Bob Dylan a través del prisma de Antonio Balsalobre

Dylan

Domingo 5 de mayo. 19:45 horas. Gran bullicio en torno a la Plaza de Toros de Murcia. Al pasar por la terraza de un bar cercano, una señora le pregunta a un camarero que conoce: “¿Qué pasa aquí esta tarde?”. “Que canta Bob Dylan”, le contesta el barman. “¿Quién?”. “¡Booob Dylan!”. La mujer pone cara de no saber quién es. “Pues a ese –remata el marido entre risillas-, a ese, lo conocerán en su casa…”.

No me digan que no llevaba razón Machado. El español cuando embiste, embiste de verdad.

Nadie embistió afortunadamente en el coso, las plazas de toros ya no son lo que eran y cada vez más se van convirtiendo en gastrobares, salas de música o megaescenarios para megaestrellas.

A las 9:05 salió el de Minnesota con sus músicos. ¿Para qué hacerse esperar si lo tenía todo vendido?

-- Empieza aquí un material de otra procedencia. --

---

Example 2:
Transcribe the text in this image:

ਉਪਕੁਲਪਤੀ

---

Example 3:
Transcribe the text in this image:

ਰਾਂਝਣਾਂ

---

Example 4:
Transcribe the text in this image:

El astro con chaqueta clara medio palmo más larga de lo normal; su banda, vestida de rojo. Los de las sillas de abajo se levantaron para recibirlo, los de las gradas de arriba se limitaron a aplaudir. Levantarse en el graderío si no es al unísono puede hacer que el de delante ponga, sin querer, su trasero en la cara del de detrás.

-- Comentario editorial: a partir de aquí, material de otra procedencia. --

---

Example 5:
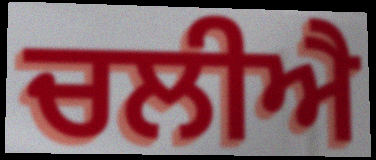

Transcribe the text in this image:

ਚਲੀਐ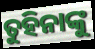
ତୁହିନାଙ୍କୁ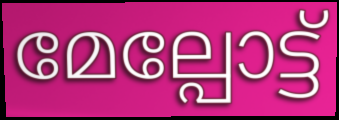
മേല്പോട്ട്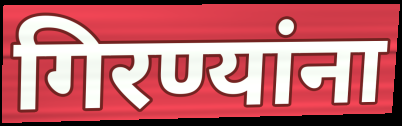
गिरण्यांना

Zimmerman, discípulo de Rimbaud y digno heredero de la tradición de los bardos, se refugió tras el piano y allí permaneció, una veces de pie, otras sentado, casi las dos horas que duró el concierto. El conciertazo. Encadenando canción tras canción, sin mediar palabra (para qué, si ya lo dice todo en sus canciones), y con pausa de LP entre una y otra, es decir, la mínima para que no se fusionen los temas. Empezaba a anochecer y la tarde murciana se teñía de oscuro, pero también de un sonido limpio, excepcionalmente bueno, y de una voz, la de Dylan, en uno de sus mejores momentos (o casi, para no ser exagerado).

Creo que empezó con “Things have changed”, me pareció luego oír “It ain’t me, babe” y más tarde “Highway 61 Revisited”. Digo “creo” porque cualquier parecido entre las versiones en directo y las que conocemos de sus discos es pura coincidencia. Mejor que sea así. Sus placas de vinilo las podemos escuchar en casa. En el folk-rock como en el jazz, las versiones deben ser únicas en el escenario.

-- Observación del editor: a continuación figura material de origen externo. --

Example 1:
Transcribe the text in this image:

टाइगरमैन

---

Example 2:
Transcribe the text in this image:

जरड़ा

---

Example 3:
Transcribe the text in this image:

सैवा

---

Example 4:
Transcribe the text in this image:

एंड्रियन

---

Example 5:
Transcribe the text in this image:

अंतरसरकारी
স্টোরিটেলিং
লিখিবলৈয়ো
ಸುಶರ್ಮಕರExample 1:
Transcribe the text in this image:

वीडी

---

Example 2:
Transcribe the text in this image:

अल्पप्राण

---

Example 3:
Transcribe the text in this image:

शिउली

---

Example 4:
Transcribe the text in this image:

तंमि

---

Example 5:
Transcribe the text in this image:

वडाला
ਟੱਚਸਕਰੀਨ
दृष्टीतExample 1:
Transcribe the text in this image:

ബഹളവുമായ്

Siempre cuesta en un concierto entrar en calor, y el de Dylan no fue una excepción. Algo descolocado el público al principio, no vino la emoción hasta que el Nobel hizo sonar su legendaria armónica, y el climax (o lo más parecido a eso) se alcanzó con “Like a rolling stone”, la única canción reconocida y tarareada mayoritariamente como tal. El resto fue un pedazo de concierto más pensado para escuchar que para participar (y según Sopena, al que también hay que escuchar y leer, “para enmarcar”). Así es Dylan. Hasta intimista en una plaza de toros.

Un violín anunció la mítica pero casi irreconocible “Blowing in the wind”. La cantamos como pudimos. Lo sorprendente es que muchos años después, la mayoría de los que estábamos allí seguíamos buscando la respuesta en el viento. “¿Cuántos caminos debe recorrer un hombre antes de que lo llaméis hombre?” Ahí sigue la pregunta. A ver si resulta que no han cambiado tanto los tiempos.